RS: I feel like it’s a trend because there’s so much children’s literature now . . . I feel like so often people’s first tendency is to tell kids how to feel and how to think. And I think that’s going to be 80 to 90 percent of the books out there, and I think that’s crap. Kids will be fine, but I think this is an important time in brain development for kids to start thinking for themselves and to start questioning and understanding narrative but also within that narrative to find a perspective or identify with certain characters or question things and be a little scared by them.
Cinnamon, Neil Gaiman
RS: One of the things he talks about is the value of fairy tale characters being sort of every bodies. In other words, Jack in Jack and the Beanstalk is sort of a generic person. The central characters of fairy tales are not detailed individuals with deep back-stories. They’re often very much archetypal every bodies, and that’s an important thing for children to put themselves into.
TG: A kid doesn’t have a backstory. If you’re five years old, you don’t have any memory.

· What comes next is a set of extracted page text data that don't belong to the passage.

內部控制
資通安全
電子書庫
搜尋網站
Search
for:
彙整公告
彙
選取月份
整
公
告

RS: Even in the events themselves, there’s a neutral tone. Fairy tales tend to have villains and witches and evil stepmothers especially. There’s a cruelty to the world that’s terrifying but also is just how it is. The world is full of cruelty, and whether you survive or not is not because you are a good person or a bad person but because you’re kind of clever or you can interpret an event or just survive. There’s a neutral tone to fairy tales, and that’s incredibly valuable.